I am always amazed when we are at "healthy" places (like hospitals and doctors' offices) and there are snacks offered, but none or few without the list of ingredients so far.

*Get rid of "white" foods.  If it is white, it has VERY likely been stripped of its true nutrients.  White flour, white sugar, white rice, white salt, white bread - all essentially devoid of nutrients.  My husband was awed a few years back when he read a newspaper article that called white bread "junk food".  I had been calling it that for years.    Whole grains and whole grain breads, brown rice, and red salt all have more nutrients than their white counter parts.  Organic cane juice, turbinado, succinat, honey and agave nectar are all good replacements for white sugar.  Our bodies process them all a little better and the sugar substitutes do retain some of the molasses and such, which is a bit better for you.  In my world, iceberg lettuce also qualifies as a white food.  It is basically water and if that is all you are looking for, it is great.  But there are so many more nutrients in romaine, red leaf, bib, etc.
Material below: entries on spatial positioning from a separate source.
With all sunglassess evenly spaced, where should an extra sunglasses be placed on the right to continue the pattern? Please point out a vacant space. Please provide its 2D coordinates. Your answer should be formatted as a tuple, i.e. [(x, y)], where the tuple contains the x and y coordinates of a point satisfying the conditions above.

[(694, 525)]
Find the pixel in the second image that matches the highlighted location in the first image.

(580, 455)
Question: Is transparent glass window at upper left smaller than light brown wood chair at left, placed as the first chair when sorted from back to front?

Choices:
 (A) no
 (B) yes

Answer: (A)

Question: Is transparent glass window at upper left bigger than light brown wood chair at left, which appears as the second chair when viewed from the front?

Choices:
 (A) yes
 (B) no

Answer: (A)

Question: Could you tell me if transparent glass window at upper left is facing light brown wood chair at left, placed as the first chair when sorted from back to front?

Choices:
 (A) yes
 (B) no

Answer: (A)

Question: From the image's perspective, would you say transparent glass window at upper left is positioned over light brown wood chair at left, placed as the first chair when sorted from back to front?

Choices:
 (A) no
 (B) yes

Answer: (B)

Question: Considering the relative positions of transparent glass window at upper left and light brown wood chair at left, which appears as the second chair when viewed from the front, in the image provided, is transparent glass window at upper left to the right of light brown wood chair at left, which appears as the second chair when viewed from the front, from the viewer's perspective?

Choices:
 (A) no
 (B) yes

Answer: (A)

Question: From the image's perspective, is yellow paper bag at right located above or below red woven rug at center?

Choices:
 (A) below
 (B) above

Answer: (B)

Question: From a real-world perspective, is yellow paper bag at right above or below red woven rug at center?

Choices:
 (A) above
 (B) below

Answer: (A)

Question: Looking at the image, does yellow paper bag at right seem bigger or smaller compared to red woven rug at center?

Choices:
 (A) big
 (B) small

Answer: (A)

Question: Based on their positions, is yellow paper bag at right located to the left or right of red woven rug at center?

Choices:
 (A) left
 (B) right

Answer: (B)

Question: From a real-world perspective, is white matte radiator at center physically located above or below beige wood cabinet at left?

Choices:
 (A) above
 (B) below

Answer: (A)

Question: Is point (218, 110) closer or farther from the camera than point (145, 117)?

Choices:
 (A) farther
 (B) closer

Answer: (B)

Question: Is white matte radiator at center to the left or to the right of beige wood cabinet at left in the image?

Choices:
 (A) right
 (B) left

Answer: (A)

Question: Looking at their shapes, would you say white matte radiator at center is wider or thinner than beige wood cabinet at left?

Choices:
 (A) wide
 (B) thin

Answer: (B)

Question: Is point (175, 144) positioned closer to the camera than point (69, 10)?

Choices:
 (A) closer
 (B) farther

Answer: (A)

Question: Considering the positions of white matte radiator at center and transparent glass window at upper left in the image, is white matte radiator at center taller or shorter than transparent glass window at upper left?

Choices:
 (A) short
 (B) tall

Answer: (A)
*Begin adding more fresh food to your plate.  Try to serve a vegetable and a fruit at each meal.  Try to keep foods close to their original state quite often too.  A raw apple, sliced and enjoyed is better for you than an apple fried up with sugar and cinnamon.  Fried apples are a great treat sometimes, but we need to eat raw fruits and veggies very often as well.  The same is true for veggies.  Cooked veggies, in many cases, lose a lot of their value.  Try having a salad at dinner every night.  This is a great way to work in healthy veggies, fiber, and lots of antioxidents.  It also helps you to feel more full without eating a lot of higher calorie food.  If you already eat lots of fruits and veggies every day, then good for you!  Otherwise, five plus servings a day is what you should be aiming for.

Now, just this far in, you may be saying, "What am I going to eat?"  If you are used to eating a lot of processed or prepared foods, you may really be running short.  It is fairly easy, however, to find recipes to make your own version of the processed food.  In fact, most of what is processed can be made in a "make ahead" variety at home.  A jar with all of the ingredients and spices in the pantry ready to be put in a pot with water and cooked is a good example of your own homemade "prepared" food.  You can also easily make your own spice mixes - things like taco seasoning, chili seasoning, guacamole seasoning, etc.  Just go to a recipe site like allrecipes.com and search for the type of mix you would like to create.

I'll add more about eating well in future posts.  This is a lot to start with if you aren't used to eating well yet.